REQUIRED ACTION. Once you reach the line containing "41: (195, 223, 0.41)" in the data below, restate each line word for word up to and including the one containing "54: (194, 247, 0.40)".

————————

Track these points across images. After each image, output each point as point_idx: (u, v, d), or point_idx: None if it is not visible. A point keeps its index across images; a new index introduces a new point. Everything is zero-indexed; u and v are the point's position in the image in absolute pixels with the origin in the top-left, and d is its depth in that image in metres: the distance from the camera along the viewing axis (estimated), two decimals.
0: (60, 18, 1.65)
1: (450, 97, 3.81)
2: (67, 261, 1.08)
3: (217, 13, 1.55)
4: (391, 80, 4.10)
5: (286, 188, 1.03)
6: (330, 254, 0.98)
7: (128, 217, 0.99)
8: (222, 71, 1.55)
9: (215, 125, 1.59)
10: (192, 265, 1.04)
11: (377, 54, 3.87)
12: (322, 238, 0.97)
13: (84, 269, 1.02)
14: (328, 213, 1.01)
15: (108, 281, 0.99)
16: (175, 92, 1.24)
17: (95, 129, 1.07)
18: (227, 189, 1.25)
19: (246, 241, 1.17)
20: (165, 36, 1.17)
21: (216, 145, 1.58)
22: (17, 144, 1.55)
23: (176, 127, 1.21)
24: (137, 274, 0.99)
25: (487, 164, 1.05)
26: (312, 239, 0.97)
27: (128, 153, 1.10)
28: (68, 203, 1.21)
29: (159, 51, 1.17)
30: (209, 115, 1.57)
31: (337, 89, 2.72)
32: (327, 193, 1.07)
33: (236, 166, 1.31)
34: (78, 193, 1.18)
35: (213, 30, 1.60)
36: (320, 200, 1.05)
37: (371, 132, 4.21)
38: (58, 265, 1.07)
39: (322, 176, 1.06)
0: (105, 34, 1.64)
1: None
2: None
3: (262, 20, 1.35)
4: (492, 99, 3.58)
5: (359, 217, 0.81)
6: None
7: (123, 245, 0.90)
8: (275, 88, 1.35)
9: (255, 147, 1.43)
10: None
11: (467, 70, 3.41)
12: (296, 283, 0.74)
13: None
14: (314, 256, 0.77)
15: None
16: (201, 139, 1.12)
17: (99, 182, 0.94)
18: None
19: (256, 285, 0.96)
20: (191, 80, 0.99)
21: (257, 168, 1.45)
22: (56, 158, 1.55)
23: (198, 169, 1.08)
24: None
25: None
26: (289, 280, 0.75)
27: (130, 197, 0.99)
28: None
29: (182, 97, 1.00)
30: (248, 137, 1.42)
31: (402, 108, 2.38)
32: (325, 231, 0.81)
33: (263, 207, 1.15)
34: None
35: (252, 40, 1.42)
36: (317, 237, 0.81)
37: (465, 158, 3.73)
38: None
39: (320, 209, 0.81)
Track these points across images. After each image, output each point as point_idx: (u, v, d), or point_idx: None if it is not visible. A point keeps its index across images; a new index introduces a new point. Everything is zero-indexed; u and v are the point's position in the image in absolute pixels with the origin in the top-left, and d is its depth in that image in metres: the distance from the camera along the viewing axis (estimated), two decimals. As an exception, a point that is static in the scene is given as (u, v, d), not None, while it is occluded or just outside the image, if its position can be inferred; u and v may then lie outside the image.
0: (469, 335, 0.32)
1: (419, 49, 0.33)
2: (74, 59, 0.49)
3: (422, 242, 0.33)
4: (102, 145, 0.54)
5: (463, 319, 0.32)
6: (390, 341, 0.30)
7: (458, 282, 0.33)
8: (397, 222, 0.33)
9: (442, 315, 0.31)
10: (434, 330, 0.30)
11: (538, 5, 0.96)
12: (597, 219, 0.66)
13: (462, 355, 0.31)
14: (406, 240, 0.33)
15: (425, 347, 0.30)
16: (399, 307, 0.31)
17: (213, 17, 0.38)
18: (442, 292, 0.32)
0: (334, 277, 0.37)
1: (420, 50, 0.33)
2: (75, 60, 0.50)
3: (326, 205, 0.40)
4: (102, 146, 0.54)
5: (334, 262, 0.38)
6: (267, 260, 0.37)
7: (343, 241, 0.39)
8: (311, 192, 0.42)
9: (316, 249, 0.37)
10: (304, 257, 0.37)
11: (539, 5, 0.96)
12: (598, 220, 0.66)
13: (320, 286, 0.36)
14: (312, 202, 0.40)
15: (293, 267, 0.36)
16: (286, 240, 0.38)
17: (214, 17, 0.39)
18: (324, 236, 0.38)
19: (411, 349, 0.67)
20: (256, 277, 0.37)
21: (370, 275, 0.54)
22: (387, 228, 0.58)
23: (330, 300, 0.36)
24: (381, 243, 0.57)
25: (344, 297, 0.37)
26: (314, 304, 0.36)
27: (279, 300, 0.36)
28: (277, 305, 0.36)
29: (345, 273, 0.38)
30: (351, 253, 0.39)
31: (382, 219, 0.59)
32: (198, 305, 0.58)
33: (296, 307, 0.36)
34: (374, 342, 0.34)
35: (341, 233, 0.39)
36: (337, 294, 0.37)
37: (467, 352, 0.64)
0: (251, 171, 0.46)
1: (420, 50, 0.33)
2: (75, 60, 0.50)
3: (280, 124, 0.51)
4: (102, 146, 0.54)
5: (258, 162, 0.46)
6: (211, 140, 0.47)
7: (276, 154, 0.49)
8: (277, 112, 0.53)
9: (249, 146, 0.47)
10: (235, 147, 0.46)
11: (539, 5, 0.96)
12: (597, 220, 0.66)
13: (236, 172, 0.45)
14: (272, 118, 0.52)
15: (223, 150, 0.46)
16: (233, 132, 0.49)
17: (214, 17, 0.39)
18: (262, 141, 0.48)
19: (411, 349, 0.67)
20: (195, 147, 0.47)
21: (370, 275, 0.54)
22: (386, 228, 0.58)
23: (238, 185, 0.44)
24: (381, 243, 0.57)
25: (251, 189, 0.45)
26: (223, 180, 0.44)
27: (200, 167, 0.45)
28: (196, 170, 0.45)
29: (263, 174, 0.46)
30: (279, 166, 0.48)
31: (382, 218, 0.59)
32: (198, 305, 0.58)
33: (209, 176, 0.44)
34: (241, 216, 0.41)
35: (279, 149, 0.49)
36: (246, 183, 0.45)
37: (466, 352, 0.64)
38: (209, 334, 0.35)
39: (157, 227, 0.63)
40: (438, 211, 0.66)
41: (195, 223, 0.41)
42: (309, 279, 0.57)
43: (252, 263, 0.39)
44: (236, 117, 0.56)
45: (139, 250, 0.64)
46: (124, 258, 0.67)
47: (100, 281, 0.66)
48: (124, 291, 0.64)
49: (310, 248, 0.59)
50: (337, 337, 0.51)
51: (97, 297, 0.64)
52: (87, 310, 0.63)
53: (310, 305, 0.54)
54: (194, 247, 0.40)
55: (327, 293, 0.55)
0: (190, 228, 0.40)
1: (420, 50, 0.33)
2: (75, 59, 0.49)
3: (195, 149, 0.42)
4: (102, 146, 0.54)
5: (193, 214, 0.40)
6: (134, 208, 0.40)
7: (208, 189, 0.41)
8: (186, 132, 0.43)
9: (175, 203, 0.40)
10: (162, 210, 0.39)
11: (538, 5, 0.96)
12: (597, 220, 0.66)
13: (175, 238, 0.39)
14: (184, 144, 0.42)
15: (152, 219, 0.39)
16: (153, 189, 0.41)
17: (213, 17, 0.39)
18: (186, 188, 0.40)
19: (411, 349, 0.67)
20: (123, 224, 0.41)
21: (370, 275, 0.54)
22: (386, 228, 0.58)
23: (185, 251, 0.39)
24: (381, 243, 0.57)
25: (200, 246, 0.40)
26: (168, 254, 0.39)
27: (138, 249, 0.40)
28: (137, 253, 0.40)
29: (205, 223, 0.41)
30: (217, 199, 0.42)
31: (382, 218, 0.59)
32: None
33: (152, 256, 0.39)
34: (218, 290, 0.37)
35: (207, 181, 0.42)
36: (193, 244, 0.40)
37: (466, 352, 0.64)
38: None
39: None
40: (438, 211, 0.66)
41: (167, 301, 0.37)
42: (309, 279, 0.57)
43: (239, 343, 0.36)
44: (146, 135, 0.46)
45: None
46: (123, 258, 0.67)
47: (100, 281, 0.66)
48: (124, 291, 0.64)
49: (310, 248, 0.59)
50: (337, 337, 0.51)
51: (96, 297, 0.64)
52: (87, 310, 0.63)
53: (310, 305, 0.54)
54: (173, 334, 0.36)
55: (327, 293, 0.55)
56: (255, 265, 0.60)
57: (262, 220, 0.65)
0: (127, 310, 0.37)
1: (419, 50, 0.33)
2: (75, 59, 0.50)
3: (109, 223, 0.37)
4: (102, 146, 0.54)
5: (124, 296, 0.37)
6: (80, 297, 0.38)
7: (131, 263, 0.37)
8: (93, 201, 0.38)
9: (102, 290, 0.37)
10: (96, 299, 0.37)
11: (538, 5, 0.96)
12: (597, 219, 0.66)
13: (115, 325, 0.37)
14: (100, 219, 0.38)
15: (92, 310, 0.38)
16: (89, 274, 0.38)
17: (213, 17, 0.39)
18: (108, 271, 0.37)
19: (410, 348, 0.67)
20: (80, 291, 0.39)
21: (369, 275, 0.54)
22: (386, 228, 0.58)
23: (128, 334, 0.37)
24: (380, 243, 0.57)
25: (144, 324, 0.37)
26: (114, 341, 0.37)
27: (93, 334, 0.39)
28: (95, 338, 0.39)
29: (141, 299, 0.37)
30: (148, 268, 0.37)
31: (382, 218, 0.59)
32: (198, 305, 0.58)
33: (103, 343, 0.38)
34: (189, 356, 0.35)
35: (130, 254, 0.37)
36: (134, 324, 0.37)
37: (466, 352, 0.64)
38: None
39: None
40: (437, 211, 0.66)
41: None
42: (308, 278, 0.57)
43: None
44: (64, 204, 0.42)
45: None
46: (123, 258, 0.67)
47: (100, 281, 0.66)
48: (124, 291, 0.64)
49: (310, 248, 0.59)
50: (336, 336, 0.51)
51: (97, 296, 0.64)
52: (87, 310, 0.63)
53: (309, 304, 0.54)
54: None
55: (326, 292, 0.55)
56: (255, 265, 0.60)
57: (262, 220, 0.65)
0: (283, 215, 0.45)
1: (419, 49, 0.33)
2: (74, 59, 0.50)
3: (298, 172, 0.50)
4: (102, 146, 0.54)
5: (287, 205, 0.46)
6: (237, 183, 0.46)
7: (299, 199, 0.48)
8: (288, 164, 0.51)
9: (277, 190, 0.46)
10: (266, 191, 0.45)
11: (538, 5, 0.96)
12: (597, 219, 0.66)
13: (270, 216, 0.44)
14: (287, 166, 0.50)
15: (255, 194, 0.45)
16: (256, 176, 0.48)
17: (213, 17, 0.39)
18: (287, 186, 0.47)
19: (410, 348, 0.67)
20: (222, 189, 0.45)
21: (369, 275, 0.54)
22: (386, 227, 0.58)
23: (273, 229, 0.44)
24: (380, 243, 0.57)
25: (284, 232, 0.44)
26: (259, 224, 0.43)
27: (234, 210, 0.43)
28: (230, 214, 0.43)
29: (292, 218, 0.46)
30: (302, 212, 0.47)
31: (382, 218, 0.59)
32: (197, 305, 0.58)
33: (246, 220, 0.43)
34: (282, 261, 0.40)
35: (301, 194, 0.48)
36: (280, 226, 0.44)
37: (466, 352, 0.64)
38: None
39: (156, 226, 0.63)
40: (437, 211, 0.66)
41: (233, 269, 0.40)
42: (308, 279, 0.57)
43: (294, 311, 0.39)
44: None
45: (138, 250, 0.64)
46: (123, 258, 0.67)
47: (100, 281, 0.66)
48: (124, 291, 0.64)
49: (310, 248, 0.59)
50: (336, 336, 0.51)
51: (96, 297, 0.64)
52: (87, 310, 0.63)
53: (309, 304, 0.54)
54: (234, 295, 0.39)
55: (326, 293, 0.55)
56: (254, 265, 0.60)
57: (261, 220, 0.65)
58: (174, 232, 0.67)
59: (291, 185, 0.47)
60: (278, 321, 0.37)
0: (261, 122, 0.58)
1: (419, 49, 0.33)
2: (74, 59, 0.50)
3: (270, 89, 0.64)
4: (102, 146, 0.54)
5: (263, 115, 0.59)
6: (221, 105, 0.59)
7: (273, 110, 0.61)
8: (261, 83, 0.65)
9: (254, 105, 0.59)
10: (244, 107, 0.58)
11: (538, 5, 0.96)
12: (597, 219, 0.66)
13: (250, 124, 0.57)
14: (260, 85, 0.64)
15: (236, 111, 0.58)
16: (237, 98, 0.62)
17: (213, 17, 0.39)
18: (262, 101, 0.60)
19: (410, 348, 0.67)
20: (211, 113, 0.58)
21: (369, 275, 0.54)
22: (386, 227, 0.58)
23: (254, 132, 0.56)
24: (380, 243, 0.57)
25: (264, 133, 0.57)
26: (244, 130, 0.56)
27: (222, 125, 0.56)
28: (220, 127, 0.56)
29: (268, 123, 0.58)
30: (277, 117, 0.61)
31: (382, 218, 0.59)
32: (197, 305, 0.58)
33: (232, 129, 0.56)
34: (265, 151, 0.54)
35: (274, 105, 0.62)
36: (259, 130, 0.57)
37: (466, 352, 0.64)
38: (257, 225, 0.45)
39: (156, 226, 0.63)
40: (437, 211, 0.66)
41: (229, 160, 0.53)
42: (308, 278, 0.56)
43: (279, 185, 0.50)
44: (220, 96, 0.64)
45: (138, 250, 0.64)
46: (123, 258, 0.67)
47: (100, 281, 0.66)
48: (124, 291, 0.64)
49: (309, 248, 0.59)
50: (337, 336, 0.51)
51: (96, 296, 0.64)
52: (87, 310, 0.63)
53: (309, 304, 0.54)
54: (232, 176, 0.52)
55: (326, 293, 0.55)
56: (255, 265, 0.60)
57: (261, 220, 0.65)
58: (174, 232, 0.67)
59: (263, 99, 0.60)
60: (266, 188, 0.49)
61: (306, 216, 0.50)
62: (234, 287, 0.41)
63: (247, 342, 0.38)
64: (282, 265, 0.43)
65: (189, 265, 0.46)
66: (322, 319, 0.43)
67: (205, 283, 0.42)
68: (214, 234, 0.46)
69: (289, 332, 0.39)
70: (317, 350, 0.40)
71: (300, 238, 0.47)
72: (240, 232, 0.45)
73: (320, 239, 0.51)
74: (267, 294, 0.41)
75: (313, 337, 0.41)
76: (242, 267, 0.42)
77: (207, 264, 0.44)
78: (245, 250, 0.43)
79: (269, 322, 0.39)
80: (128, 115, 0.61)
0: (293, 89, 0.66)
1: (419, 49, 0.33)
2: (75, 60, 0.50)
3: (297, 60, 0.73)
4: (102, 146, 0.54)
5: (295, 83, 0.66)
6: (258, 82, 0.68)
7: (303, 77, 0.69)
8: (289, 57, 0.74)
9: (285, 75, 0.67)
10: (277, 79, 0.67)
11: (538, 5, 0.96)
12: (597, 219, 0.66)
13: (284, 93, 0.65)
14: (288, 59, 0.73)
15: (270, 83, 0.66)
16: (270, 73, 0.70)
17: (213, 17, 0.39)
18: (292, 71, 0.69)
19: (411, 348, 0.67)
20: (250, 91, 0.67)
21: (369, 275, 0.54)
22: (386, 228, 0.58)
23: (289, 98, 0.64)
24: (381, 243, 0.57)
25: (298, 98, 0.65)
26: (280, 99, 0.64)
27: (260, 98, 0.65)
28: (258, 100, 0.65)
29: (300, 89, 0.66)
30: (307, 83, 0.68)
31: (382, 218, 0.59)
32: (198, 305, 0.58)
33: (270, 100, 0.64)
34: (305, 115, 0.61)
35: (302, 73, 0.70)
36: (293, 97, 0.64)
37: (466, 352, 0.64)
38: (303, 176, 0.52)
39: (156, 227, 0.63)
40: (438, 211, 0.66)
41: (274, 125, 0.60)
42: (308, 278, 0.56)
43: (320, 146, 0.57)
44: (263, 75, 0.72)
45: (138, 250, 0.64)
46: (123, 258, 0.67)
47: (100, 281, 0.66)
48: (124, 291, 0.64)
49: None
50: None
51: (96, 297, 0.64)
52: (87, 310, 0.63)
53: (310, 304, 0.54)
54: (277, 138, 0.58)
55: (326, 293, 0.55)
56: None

————————

EXERCISE RESULT.
41: (195, 223, 0.41)
42: (309, 279, 0.57)
43: (252, 263, 0.39)
44: (236, 117, 0.56)
45: (139, 250, 0.64)
46: (124, 258, 0.67)
47: (100, 281, 0.66)
48: (124, 291, 0.64)
49: (310, 248, 0.59)
50: (337, 337, 0.51)
51: (97, 297, 0.64)
52: (87, 310, 0.63)
53: (310, 305, 0.54)
54: (194, 247, 0.40)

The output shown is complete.